Directions: Quote the records in full and leave their pictures out.

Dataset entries
::::

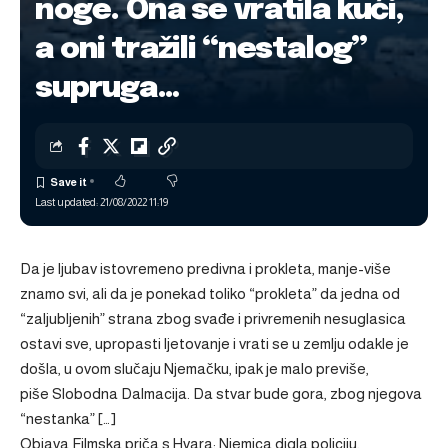
noge. Ona se vratila kući,
a oni tražili “nestalog”
supruga…
Last updated: 21/08/2022 11:19
Da je ljubav istovremeno predivna i prokleta, manje-više
znamo svi, ali da je ponekad toliko “prokleta” da jedna od
“zaljubljenih” strana zbog svađe i privremenih nesuglasica
ostavi sve, upropasti ljetovanje i vrati se u zemlju odakle je
došla, u ovom slučaju Njemačku, ipak je malo previše,
piše Slobodna Dalmacija. Da stvar bude gora, zbog njegova
“nestanka” […]
Objava
Filmska priča s Hvara: Njemica digla policiju,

::::

Response to the task:
noge. Ona se vratila kući,
a oni tražili “nestalog”
supruga…
Last updated: 21/08/2022 11:19
Da je ljubav istovremeno predivna i prokleta, manje-više
znamo svi, ali da je ponekad toliko “prokleta” da jedna od
“zaljubljenih” strana zbog svađe i privremenih nesuglasica
ostavi sve, upropasti ljetovanje i vrati se u zemlju odakle je
došla, u ovom slučaju Njemačku, ipak je malo previše,
piše Slobodna Dalmacija. Da stvar bude gora, zbog njegova
“nestanka” […]
Objava
Filmska priča s Hvara: Njemica digla policiju,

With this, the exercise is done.